Explaining the location, he said, “if you're going to be in that market, you need to be where the market predominately exists, and New York's the place to be.”

Mr. Miller said a current goal–to create “a culture of innovation”–is part of a journey that began two years ago.

“Historically, when the market got soft and tough, we would ramp up–looking at new ideas on the products side and trying to generate additional relationships or programs. And then when the hard markets would come, we would slack up,” he said.

“We believe we should be doing that all the time,” he added, referring to soft-market activities and explaining that the company built an “intake area” to consider and act on new ideas and programs presented by its general agents and others a few years ago.

He also said Scottsdale restructured its entire organization two years ago–changing it from a product structure to a territory structure. Under the new territory structure, Scottsdale commits separate teams to groups of producers in each region. “Instead of producers having to call four or five different areas to get different answers for different products, we now have one area that takes care of their entire book,” he said.

Robert Schacher, president of Continental Special Risks in Roswell, Ga., identified other benefits of the change, noting, among other things, that the regional teams help smaller agents gain comfort that Scottsdale will always be responsive to their needs, even as the insurer grows.

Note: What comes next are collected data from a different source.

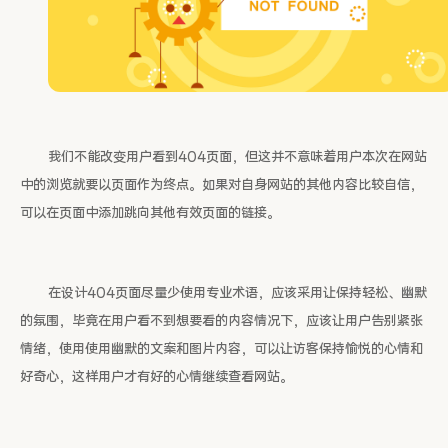
我们不能改变用户看到404页面，但这并不意味着用户本次在网站
中的浏览就要以页面作为终点。如果对自身网站的其他内容比较自信，
可以在页面中添加跳向其他有效页面的链接。
在设计404页面尽量少使用专业术语，应该采用让保持轻松、幽默
的氛围，毕竟在用户看不到想要看的内容情况下，应该让用户告别紧张
情绪，使用使用幽默的文案和图片内容，可以让访客保持愉悦的心情和
好奇心，这样用户才有好的心情继续查看网站。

“They're getting so big now that you wonder if they'll be able to maintain their flexibility in the marketplace,” said Mr. Schacher. “We worry that when they become more reliant on the large E&S shops–the Swetts, the CRCs–then will the little guys have as much clout and can we get as much done as we used to be able to?”

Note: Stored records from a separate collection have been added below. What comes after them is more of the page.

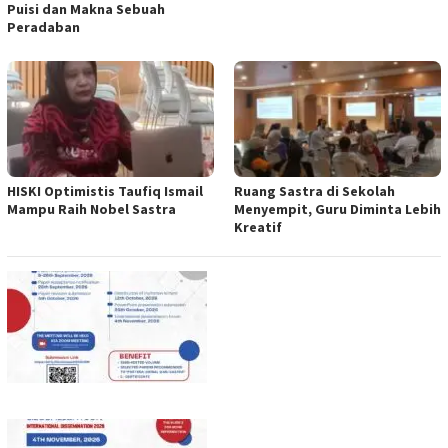
Puisi dan Makna Sebuah
Peradaban
HISKI Optimistis Taufiq Ismail
Ruang Sastra di Sekolah
Mampu Raih Nobel Sastra
Menyempit, Guru Diminta Lebih
Kreatif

“So far the answer is yes,” he said. “They go out of their way to reassure us [smaller agents]. 'You're our bread and butter. We understand where we came from,'” he added, giving a sample of reassurances that he said are reinforced by the regional teams.

“It used to be I'd go to a property underwriter and maybe I'd have a questionable risk. I'd say, 'I've got a 10 loss ratio with Scottsdale. I need a favor,'” but he might respond, “'Your loss ratio on property is 50 and I can't do you a favor.'”

Now that they've combined the underwriting, he believes one Scottsdale person can have a more complete picture of an agent's entire book, allowing for that favor as long as the overall loss ratio remains at 10 percent.

Another positive outcome of the internal restructuring by region, Mr. Schacher said, is the company can respond with different rate structures in different states for a single line–when they recognize, for example, that a certain book of business is profitable in Georgia but not Texas, or vice versa.

As the market softens, Mr. Miller said Scottsdale will continue to be a disciplined underwriting company. “There are prices at which we just won't write the risk, because we just don't believe it's in our best interest or anybody else's to write it that low.”

Identifying these price levels will continue to be the job of “a seasoned group of people that has been through many different types of markets”–who are also experienced enough, he said, to identify opportunities that pop up.

“The great part about the E&S business is that while it goes through the cycles, there are always needs that need to be met. There are always some areas of our economy–whether it be a new startup business or some other area that might have a tough risk profile–that needs insurance,” Mr. Miller said. “We'll continue to be open-minded about what's out there and what we should be looking at.”